=== TASK DESCRIPTION ===
Update the records by changing every "Private Repository" to "Private Registry" and keeping everything else the same. Leave the pictures out of your answer.

=== DATASET RECORDS ===
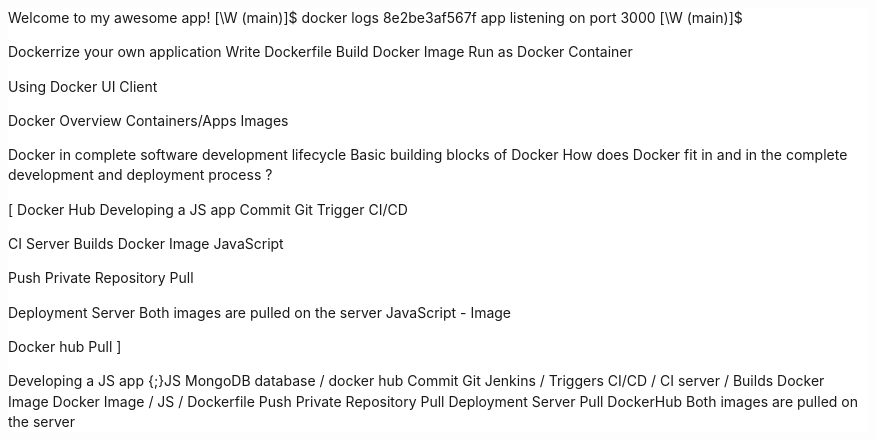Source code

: Welcome to my awesome app! 
[\W (main)]$ docker logs 8e2be3af567f
app listening on port 3000
[\W (main)]$ 

Dockerrize your own application 
Write Dockerfile 
Build Docker Image
Run as Docker Container 


Using Docker UI Client 

Docker Overview 
Containers/Apps
Images 

Docker in complete software development lifecycle 
Basic building blocks of Docker 
How does Docker fit in and in the complete development and deployment process ? 
 
[
Docker Hub
Developing a JS app
Commit 
Git
Trigger CI/CD 

CI Server 
Builds Docker Image
JavaScript 

Push 
Private Repository 
Pull

Deployment Server 
Both images are pulled on the server 
JavaScript - Image 

Docker hub 
Pull 
]


Developing a JS app 
{;}JS
MongoDB database / docker hub 
Commit 
Git 
Jenkins / Triggers CI/CD / CI server / Builds Docker Image 
Docker Image / JS / Dockerfile 
Push
Private Repository 
Pull
Deployment Server 
Pull
DockerHub
Both images are pulled on the server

=== YOUR SOLUTION ===
Source code

: Welcome to my awesome app! 
[\W (main)]$ docker logs 8e2be3af567f
app listening on port 3000
[\W (main)]$ 

Dockerrize your own application 
Write Dockerfile 
Build Docker Image
Run as Docker Container 


Using Docker UI Client 

Docker Overview 
Containers/Apps
Images 

Docker in complete software development lifecycle 
Basic building blocks of Docker 
How does Docker fit in and in the complete development and deployment process ? 
 
[
Docker Hub
Developing a JS app
Commit 
Git
Trigger CI/CD 

CI Server 
Builds Docker Image
JavaScript 

Push 
Private Registry 
Pull

Deployment Server 
Both images are pulled on the server 
JavaScript - Image 

Docker hub 
Pull 
]


Developing a JS app 
{;}JS
MongoDB database / docker hub 
Commit 
Git 
Jenkins / Triggers CI/CD / CI server / Builds Docker Image 
Docker Image / JS / Dockerfile 
Push
Private Registry 
Pull
Deployment Server 
Pull
DockerHub
Both images are pulled on the server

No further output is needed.